New York University recently announced that it is creating a brand new, three-year medical school on the NYU Winthrop Hospital campus in Mineola. NYU Long Island School of Medicine will have a curricular focus on training and producing primary care physicians and will offer full-tuition scholarships to all students in its MD degree program regardless of their merit or financial need.
The new program also received preliminary accreditation by the Liaison Committee on Medical Education (LCME), which is the accrediting body for educational programs at schools of medicine in the United States and Canada earlier this month. The approval denotes confidence in NYU’s plans for the proposed medical school that is paving the way for recruiting the first class of students for this July.
Final approval from the New York State Education Department is still pending and is expected to be approved later this spring.
NYU Long Island School of Medicine will serve as NYU’s second medical school and will be the only accelerated three-year MD program that is focused on primary care, including internal and community medicine, pediatrics, OB/GYN and surgery, offering students a conditional acceptance to a NYU Winthrop residency slot through the National Resident Matching Program (NMRP) upon matriculation. Students will be selected at the time of their application and interview based upon their commitment to training and practicing as primary care clinicians.
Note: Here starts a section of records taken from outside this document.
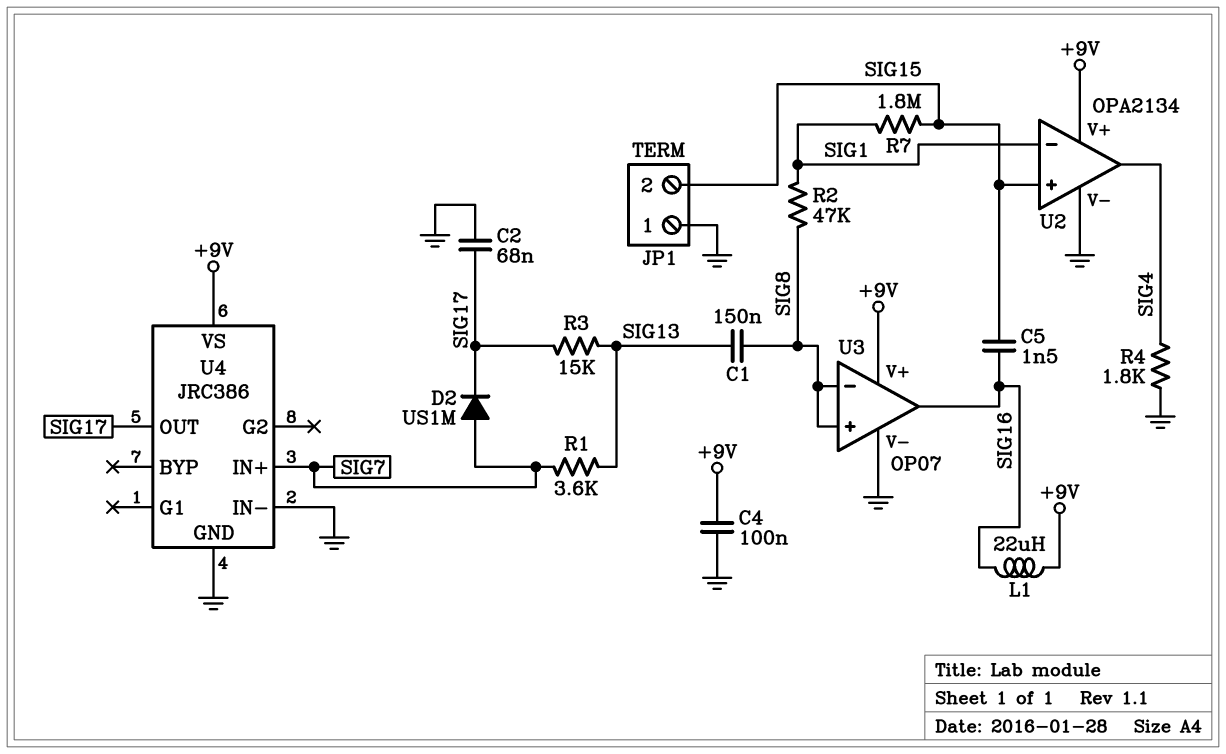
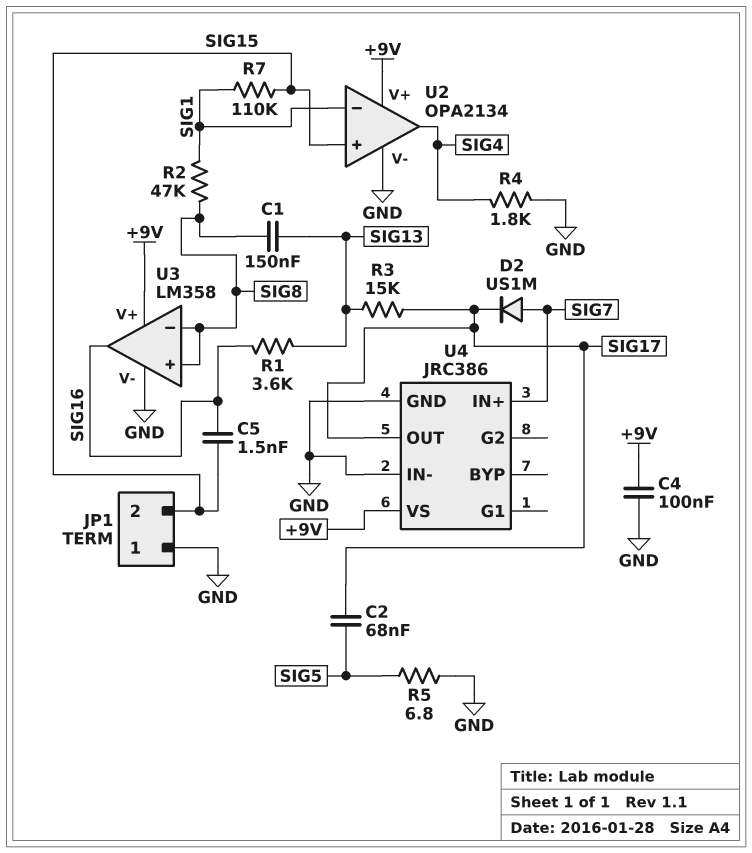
C2: 68nF (GND, SIG17) -> 68nF (SIG5, SIG17)
L1: 22uH (+9V, SIG16) -> none
R1: 3.6k (SIG7, SIG13) -> 3.6k (SIG13, SIG16)
R5: none -> 6.8 (GND, SIG5)
R7: 1.8M (SIG1, SIG15) -> 110k (SIG1, SIG15)
U3: OP07 -> LM358

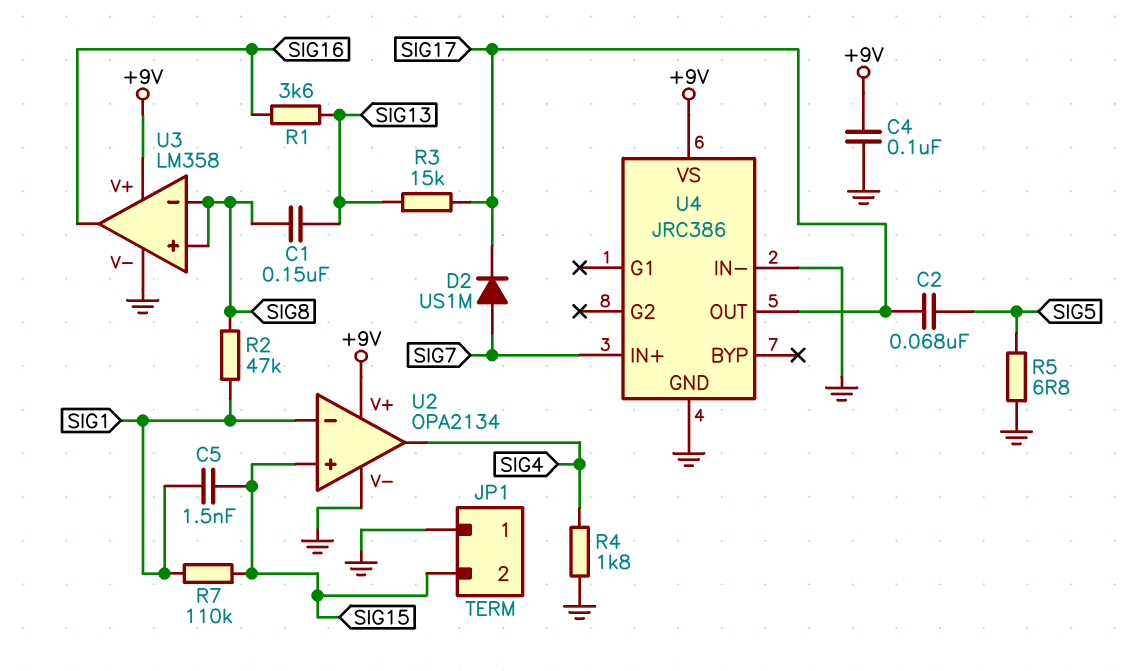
C5: 1.5nF (SIG15, SIG16) -> 1.5nF (SIG1, SIG15)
“What distinguishes NYU is its capacity for boldness and innovation,” said Andrew Hamilton, who is the president of New York University. “This new medical school is emblematic of that. By offering an exceptional educational experience, it will enable us to develop a new generation of medical leaders in primary care, an area of medicine where there is a pressing need. The launch of this program adds not just breadth, but real strength to our healthcare enterprise. NYU-trained physicians are among the world’s most highly respected; this new cohort will expand the good that can be done by our medical graduates.”
The proposed medical school at NYU Winthrop would accept 24 students for its first class in July with additional slots opening up soon after accommodating 40 students in each of its classes.
“There is a growing trend towards a flexible, accelerated MD curriculum for students who know early on the area of medicine in which they wish to specialize,” said Steven Shelov, who is the founding dean of the NYU Long Island School of Medicine. “We’ve worked closely with the LCME to develop a comprehensive and rigorous program that meets the needs of today’s students and we look forward to collaborating further on the next steps in establishing the new medical school.”
Prior to accepting the position as founding dean of the brand new school, Shelov served as Associate Dean of the Medical Student Education Program for NYU Winthrop Hospital Regional campus for Stony Brook Medicine. Throughout his career as an academic leader and educator, Shelov has served as chair of pediatrics at Maimonides and two other New York Metro hospitals. He is the recipient of the lifetime achievement award in education from the American Academy of Pediatrics and the George Armstrong Award from the Academic Pediatric Association.
Robert I. Grossman, who is the Saul J. Farber Dean of NYU School of Medicine and CEO of NYU Langone Health, offers his support for the new medical school as well.
“There is no medical school in New York State or the tristate region, exclusively devoted to training primary care physicians as well as health service delivery,” said Grossman. “Moreover, the proposed NYU Long Island School of Medicine would be unique in the region in offering a three-year pathway to the MD degree facilitating earlier entry to clinical practice.”